At another time land he had purchased for development was sold before it was exploited to assist a son, imprisoned in Bruma by the Japanese for three years during WW11, resettle on a Returned Soldiers Property in the Mallee. This was a further setback that he did not dwell upon.
The old man I knew as a child taught himself to swim in order to qualify as the local swimming pool manager. He built himself a shed. He pottered about with bees and chickens. He loved the twice daily paper and magazines deliveries. He was a big strong man used to his own company until he was hospitalised with a brain tumour in the last weeks of his life.
At one stage, many years after his abduction, he did get in touch with his Sydney family. Their response was, a child was abducted many years ago, however we don’t want to know you because you could be an imposter. With modern science it would be possible to easily prove my relationship with the other family today. I could not be bothered. No one in the extended family has an inclination to restart that search today. We all prefer to remember this tragic story as an interesting anecdote in the life of a relative.
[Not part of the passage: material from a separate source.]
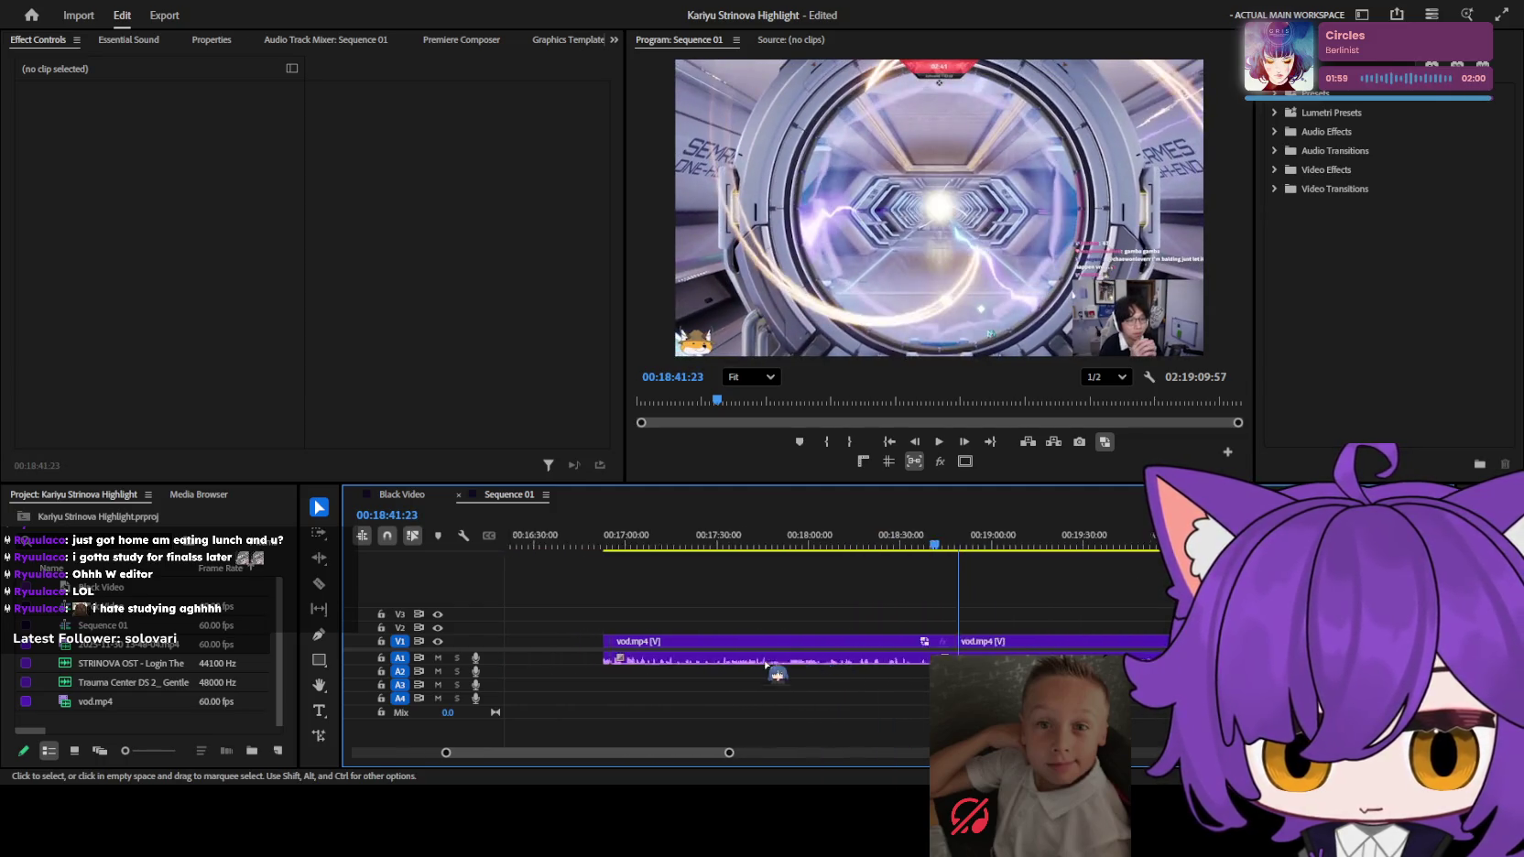
scroll(810, 649, "up", 2)
left_click(811, 648)
key("Delete")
He died on 3/9/1965. Today a stained glass window in St John’s church Lilydale is dedicated to the lives of both my maternal grandparents.
The person sitting beside you on the train. The one you see at the bus stop. The noisy person next door – has a life with a history. Mostly it will be mundane. The colour of a life is not always easily seen. To discover the interesting roles another plays allows you to appreciate the unseen life.